— Start Extract to read —

Any operation that relies on word of mouth to ensure that the message on allergens is delivered to customers must commit to a training program of some sort to ensure that the servers know the menu and which items contain allergens. This program should also include information on the importance of avoidance for sensitive individuals and what happens when such an individual is exposed to a food allergen. Simply telling people that allergens can cause issues such as gastrointestinal distress, skin reactions, respiratory problems, and, in the worst case, systemic problems such as anaphylactic shock and death, really isn’t adequate. We must emphasize this point with photographs and statistics.
There are other materials available to restaurant operators that they can use to augment their allergen management programs. Wiberg Gmbh, an Austrian ingredient supplier, has developed an allergen awareness document that’s used in menus or posted in restaurants. This chart has also been modified for use as a master list. Each item on the chart is assigned a number or letter and the menu items are flagged appropriately. Other organizations such as WKO have developed similar documents.
Lessons for the U.S.
Could we better identify allergens here in the United States? The answer is a resounding YES. There will be challenges, however. One of those is how restaurants and food service are regulated. Individual states and counties or cities within those states need to establish and enforce regulations based on their interpretation of the food code.
A combination of stronger regulation at the state and local levels and a commitment to protecting customers at the restaurant level could enhance allergen awareness in the food service and restaurant industries. This should include, but not be limited to, clearly informing potential customers what allergens are in the menu items and making sure that service staff are properly educated as to what’s in the menu items and the consequences of food allergen exposure. And, finally, the kitchen staff must put into practice programs to avoid cross contact so that foods aren’t inadvertently contaminated with an undeclared allergen. The Applebee’s and Buffalo Wild Wings models would be good examples to follow. Ideally, any person with a food allergy should be able to look at a menu and be completely confident in what he or she orders.

— End Extract to read —
— Start Raw data —

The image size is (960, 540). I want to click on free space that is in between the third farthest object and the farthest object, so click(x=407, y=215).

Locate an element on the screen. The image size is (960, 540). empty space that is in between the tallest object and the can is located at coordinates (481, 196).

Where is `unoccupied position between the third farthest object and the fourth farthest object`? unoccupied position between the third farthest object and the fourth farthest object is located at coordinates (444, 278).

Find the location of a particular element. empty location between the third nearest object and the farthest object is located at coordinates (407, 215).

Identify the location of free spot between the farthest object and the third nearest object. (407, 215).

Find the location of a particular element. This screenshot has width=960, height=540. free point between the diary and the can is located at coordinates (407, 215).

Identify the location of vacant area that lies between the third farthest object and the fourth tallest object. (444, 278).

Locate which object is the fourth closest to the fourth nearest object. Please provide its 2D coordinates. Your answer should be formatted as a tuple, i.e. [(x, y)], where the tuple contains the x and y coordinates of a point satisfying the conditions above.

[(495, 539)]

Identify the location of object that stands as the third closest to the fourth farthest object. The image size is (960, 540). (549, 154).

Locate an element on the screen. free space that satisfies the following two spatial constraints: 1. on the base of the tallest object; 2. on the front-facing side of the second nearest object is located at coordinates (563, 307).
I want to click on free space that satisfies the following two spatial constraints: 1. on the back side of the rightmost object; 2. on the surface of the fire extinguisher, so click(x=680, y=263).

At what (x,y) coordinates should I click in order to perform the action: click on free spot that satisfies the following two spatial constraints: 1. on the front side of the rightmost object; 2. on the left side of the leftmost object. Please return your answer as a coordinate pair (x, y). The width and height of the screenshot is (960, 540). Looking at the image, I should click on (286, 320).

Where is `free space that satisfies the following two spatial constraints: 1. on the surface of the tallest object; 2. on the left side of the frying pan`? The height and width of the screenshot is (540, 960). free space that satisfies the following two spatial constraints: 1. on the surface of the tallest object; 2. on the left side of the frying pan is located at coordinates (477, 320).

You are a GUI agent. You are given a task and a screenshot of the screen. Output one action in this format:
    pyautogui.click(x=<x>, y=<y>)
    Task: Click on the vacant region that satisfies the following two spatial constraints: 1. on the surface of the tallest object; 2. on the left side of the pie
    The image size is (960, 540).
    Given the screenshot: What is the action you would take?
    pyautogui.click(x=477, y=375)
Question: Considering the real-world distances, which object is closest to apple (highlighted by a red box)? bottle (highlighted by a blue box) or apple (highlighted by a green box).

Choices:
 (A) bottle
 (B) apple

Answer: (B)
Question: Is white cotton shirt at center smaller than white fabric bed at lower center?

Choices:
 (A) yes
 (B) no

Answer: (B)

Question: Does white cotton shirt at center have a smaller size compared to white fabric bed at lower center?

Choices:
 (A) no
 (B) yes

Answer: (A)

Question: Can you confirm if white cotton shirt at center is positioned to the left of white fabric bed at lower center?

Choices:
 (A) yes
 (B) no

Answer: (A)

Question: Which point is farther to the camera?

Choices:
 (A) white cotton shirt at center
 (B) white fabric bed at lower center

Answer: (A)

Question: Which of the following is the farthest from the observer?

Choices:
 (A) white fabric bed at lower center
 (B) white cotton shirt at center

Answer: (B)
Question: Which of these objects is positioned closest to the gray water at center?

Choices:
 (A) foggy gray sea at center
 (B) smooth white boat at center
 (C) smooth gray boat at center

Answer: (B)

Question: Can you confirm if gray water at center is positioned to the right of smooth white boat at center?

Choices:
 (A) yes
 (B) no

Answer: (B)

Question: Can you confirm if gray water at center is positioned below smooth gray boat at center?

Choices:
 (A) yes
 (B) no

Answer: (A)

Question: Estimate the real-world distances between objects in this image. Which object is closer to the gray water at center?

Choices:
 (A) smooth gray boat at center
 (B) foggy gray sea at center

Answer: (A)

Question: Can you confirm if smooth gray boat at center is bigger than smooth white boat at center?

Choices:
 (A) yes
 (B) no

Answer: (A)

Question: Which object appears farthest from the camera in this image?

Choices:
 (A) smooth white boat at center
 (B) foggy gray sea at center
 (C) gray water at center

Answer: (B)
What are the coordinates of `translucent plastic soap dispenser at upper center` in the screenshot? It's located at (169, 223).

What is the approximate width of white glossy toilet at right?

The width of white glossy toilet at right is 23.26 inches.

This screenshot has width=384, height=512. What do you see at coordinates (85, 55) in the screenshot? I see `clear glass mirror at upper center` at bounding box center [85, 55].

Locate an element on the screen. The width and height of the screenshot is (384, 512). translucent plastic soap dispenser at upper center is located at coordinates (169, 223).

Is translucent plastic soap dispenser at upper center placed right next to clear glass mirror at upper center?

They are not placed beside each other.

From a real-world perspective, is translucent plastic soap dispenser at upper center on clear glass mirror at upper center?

— End Raw data —

## Tasks
(A) According to the allergen article, what nationality is the ingredient supplier Wiberg Gmbh?
(B) Rewrite the allergen article from "Any operation that" through "photographs and statistics.", swapping "servers" for "waitstaff".
Rely only on the allergen article when you respond, not on the entries.

## Responses in order
(A) Austrian

(B)
Any operation that relies on word of mouth to ensure that the message on allergens is delivered to customers must commit to a training program of some sort to ensure that the waitstaff know the menu and which items contain allergens. This program should also include information on the importance of avoidance for sensitive individuals and what happens when such an individual is exposed to a food allergen. Simply telling people that allergens can cause issues such as gastrointestinal distress, skin reactions, respiratory problems, and, in the worst case, systemic problems such as anaphylactic shock and death, really isn’t adequate. We must emphasize this point with photographs and statistics.